As a sunshine island, Cyprus has a well-deserved reputation for its beaches. It's such a compact island that you are never more than an hour from a strip of pristine sand and crystal-clear water. But there is more to the coastline than just sand.
At Cape Greko, on the eastern corner of the island, spectacular sea cliffs gaze serenely down on azure seas, as tall-masted sailing boats ride at anchor in the gentle swells. Daredevil divers plunge from the cliffs into the clear waters below. These cliff walls are punctuated by dark, brooding sea caves, hewn by the forces of nature from the rock over millennia. And shards of ancient pottery, wrested by stormy seas from ancient sunken wrecks, dot the soil under your feet.
Cyprus has around 2,000 different types of plant, 140 of them native to the island, including 55 types of orchid. But you will also find roses in great abundance on the slopes of the mountains close to the centre of the island, where they are grown with grape vines.
Legend has it that bees -- essential to pollinate the vines -- may be drawn by the smell of the roses.

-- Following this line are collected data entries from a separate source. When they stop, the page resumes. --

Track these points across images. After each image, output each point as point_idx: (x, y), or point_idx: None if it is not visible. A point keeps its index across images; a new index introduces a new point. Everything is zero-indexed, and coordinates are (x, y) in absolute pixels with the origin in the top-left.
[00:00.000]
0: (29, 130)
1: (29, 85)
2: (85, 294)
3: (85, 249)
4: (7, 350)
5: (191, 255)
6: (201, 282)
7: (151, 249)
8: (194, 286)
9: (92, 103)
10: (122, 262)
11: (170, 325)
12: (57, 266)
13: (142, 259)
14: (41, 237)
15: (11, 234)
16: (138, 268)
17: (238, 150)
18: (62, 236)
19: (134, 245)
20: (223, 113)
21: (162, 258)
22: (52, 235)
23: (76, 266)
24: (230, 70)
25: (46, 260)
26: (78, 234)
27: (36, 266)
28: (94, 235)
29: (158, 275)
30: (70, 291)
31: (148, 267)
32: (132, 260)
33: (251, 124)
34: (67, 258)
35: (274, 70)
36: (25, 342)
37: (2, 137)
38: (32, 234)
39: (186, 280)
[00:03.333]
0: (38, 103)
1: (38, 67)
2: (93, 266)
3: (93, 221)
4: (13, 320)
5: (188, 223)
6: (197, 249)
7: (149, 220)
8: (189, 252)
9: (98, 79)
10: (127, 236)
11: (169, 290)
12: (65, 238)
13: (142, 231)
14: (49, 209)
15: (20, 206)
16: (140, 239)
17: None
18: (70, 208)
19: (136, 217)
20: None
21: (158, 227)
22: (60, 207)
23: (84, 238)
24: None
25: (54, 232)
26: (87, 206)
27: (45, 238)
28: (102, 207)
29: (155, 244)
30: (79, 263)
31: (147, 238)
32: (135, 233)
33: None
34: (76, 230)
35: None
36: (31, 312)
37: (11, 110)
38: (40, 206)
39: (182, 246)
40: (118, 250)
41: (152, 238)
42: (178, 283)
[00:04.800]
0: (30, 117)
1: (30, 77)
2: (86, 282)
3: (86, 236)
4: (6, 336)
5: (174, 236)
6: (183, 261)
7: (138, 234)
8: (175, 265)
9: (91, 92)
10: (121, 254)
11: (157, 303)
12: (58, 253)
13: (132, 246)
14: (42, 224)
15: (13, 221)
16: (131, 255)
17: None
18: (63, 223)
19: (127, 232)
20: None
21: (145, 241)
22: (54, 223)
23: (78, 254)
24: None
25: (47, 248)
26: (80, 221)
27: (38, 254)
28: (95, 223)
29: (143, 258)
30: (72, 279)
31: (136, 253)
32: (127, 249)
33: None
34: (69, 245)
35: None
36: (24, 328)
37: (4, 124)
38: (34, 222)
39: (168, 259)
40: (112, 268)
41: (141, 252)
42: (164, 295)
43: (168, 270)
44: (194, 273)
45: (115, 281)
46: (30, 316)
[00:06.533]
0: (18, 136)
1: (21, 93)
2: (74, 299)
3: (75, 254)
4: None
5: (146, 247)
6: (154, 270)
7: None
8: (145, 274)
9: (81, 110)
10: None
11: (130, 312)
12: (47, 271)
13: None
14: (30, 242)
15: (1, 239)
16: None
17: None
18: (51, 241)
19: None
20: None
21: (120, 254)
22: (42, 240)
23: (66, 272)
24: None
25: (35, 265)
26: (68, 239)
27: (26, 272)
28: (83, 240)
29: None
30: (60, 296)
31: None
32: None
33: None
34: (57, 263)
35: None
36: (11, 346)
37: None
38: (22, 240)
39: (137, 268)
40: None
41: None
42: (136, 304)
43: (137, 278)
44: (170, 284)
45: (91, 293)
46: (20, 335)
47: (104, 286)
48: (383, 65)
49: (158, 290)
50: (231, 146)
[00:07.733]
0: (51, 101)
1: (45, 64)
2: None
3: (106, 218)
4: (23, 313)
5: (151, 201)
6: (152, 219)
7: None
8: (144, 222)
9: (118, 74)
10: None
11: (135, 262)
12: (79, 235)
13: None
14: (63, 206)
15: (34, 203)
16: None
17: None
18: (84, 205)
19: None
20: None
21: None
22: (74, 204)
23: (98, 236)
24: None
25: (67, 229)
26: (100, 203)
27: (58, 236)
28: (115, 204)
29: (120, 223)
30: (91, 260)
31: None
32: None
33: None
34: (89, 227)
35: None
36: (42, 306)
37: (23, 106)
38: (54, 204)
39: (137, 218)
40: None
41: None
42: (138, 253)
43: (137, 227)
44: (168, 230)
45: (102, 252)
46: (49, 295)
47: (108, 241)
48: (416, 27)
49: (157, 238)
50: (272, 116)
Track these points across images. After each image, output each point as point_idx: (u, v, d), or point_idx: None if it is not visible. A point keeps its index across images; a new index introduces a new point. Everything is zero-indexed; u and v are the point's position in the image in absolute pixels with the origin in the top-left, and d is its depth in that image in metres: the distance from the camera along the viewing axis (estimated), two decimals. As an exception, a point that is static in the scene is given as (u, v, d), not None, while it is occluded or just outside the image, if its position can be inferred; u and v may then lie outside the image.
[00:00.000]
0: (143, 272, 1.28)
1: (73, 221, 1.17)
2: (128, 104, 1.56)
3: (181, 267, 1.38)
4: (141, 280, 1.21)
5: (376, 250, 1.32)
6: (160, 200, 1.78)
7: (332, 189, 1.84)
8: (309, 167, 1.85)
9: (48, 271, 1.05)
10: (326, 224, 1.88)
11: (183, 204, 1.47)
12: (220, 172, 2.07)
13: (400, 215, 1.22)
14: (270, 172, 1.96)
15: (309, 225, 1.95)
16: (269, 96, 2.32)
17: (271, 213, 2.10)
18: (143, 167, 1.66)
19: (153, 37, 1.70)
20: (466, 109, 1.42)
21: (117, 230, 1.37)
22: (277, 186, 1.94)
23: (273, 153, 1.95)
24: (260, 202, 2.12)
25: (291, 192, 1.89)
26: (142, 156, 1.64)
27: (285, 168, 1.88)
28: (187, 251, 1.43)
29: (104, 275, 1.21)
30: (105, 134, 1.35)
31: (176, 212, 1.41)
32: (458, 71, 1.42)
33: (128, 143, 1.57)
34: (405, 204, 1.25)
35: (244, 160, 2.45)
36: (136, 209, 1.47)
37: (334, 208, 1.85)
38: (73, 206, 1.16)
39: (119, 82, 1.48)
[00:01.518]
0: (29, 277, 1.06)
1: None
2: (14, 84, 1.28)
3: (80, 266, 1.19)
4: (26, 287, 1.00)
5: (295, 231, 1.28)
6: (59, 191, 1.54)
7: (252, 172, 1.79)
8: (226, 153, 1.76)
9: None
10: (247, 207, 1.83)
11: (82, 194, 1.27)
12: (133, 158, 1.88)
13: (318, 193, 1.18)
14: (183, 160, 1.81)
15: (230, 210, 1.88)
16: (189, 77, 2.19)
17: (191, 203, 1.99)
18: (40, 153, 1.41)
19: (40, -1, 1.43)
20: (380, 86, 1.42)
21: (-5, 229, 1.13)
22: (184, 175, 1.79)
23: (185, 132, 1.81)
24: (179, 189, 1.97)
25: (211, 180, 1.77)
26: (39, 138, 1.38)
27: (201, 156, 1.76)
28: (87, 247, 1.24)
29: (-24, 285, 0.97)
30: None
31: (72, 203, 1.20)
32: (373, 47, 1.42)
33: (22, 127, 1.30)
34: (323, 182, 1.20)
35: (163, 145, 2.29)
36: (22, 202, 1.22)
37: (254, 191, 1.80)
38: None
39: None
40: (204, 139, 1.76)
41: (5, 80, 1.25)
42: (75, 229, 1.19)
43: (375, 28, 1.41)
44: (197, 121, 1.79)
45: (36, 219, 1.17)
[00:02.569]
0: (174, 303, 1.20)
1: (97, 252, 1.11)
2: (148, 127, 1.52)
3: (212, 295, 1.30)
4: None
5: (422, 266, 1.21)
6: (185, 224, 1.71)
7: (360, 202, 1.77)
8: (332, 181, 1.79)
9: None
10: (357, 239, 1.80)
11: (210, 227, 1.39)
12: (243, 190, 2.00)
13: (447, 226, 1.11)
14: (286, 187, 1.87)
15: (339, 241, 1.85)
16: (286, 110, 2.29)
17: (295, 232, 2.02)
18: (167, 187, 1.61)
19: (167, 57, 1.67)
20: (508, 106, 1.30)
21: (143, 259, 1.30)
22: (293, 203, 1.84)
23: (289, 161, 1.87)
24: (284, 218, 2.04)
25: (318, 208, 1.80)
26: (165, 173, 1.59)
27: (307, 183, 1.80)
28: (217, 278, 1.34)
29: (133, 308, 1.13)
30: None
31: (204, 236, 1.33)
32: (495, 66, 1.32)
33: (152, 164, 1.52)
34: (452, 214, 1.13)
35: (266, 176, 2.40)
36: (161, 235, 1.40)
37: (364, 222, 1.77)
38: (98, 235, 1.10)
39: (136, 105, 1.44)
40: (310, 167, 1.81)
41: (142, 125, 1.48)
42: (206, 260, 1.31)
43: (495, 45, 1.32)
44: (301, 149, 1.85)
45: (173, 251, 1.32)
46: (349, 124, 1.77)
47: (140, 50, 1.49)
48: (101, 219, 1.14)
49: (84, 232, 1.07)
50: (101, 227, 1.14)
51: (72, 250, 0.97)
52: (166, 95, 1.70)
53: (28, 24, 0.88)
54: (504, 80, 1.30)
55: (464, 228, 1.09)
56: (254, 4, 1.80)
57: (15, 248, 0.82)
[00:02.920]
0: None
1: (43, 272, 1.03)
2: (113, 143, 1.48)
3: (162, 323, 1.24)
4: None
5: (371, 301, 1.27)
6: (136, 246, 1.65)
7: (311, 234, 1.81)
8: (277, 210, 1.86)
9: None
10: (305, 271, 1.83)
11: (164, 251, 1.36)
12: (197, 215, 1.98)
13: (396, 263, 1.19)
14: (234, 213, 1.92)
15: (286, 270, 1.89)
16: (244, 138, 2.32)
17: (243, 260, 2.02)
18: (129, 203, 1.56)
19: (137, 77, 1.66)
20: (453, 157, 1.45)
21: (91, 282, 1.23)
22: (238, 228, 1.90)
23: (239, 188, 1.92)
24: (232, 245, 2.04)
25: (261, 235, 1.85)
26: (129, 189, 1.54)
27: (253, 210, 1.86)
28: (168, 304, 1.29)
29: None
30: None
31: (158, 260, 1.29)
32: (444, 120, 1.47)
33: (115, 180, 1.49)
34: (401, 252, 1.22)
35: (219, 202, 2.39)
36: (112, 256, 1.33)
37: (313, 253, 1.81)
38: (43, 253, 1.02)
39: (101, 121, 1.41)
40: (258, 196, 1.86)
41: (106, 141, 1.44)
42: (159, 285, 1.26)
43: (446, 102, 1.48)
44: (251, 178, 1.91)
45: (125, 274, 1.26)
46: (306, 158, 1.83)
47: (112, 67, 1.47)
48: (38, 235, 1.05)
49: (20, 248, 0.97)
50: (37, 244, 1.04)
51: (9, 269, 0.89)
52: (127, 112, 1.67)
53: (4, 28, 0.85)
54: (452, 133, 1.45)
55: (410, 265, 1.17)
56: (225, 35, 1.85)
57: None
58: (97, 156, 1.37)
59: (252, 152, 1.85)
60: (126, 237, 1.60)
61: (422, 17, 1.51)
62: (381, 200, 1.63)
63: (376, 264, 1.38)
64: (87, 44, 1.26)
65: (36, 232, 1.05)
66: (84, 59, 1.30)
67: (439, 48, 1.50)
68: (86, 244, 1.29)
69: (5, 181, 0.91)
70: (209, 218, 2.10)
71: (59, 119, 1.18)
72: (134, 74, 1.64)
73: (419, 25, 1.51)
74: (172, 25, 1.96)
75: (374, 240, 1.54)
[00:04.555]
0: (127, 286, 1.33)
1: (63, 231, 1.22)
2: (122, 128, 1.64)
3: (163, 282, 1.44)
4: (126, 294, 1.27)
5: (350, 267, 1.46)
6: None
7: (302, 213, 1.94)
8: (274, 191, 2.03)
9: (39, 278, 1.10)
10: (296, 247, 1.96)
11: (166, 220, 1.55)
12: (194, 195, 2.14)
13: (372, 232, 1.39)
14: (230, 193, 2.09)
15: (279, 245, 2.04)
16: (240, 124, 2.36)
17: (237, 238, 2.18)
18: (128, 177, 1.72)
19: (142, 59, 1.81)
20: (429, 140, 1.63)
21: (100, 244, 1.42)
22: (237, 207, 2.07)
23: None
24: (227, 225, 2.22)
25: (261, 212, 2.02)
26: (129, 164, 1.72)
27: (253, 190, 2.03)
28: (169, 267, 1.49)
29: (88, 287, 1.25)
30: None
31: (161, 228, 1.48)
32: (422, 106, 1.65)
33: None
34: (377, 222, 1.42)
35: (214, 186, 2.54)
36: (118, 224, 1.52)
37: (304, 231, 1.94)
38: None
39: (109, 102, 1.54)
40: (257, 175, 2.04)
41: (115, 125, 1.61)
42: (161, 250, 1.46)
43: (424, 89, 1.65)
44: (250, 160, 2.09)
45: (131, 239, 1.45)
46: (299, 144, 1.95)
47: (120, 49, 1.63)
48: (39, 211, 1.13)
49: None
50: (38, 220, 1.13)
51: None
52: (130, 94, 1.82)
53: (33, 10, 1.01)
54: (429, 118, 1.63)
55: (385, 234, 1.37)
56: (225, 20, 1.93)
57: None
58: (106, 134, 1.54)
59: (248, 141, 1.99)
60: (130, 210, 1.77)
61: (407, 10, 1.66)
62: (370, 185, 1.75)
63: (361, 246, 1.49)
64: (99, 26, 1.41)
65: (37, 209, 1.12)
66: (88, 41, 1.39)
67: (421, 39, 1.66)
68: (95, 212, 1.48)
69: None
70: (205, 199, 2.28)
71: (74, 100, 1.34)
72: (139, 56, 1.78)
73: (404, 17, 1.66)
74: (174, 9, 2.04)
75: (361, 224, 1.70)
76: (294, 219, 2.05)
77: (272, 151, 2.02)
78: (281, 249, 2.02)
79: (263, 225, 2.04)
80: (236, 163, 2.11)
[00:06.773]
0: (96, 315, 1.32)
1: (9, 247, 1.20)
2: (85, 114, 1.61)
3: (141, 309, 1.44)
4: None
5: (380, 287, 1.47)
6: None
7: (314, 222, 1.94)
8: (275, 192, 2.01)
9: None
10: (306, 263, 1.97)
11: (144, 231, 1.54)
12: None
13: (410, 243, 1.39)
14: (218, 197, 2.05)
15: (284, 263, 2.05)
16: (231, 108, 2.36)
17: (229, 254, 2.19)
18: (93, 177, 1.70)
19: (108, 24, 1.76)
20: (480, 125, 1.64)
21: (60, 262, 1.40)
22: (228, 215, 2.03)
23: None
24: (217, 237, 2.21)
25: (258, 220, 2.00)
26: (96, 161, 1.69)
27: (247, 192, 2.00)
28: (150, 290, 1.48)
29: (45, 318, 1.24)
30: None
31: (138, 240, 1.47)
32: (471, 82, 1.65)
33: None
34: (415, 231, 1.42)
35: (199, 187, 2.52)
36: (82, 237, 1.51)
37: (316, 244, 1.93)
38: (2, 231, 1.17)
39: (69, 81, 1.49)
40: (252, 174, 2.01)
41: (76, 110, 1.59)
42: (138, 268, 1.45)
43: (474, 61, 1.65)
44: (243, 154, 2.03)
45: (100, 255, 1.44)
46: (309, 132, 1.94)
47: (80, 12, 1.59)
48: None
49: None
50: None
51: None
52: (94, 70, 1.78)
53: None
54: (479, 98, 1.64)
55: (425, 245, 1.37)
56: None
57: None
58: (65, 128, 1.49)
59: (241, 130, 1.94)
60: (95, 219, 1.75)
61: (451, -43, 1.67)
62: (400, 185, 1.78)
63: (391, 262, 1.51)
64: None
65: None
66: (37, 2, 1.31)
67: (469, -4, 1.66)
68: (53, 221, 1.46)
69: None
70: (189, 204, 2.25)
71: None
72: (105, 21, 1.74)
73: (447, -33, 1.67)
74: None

But these roses are also used to make a powerful, traditional brandy, which will have you dancing on the tables in one of the tavernas after a couple of glasses. But be warned -- the hangover the next morning is like nothing you've experienced before.
The brandy is just one of a range of products made here from the distilled petals of roses, introduced to the island in the 1930s by the Tsolakis family. Today, Christos Tsolakis and his wife Maria produce the traditional liqueur, as well as rose-infused wines. All of it is packaged in traditional, hand-crafted ceramic bottles, which you can see them producing and decorating at their workshop in Agros.
The easiest way to see Cyprus is by car, but make sure to pull over and take a walk -- with your water, hat and sunscreen -- along one of the official hiking trails on the island.
The Aphrodite Route, an eight-kilometre trail, takes you in the footsteps of the goddess of love and beauty, and is awash with colourful displays of wild flowers and strawberry trees, and the aroma of wild thyme and rosemary. Breathe in the views of the sparkling blue lagoons below from the peak of Moutti tis Sotiras, and you'll understand why this is considered the most beautiful walk in Cyprus.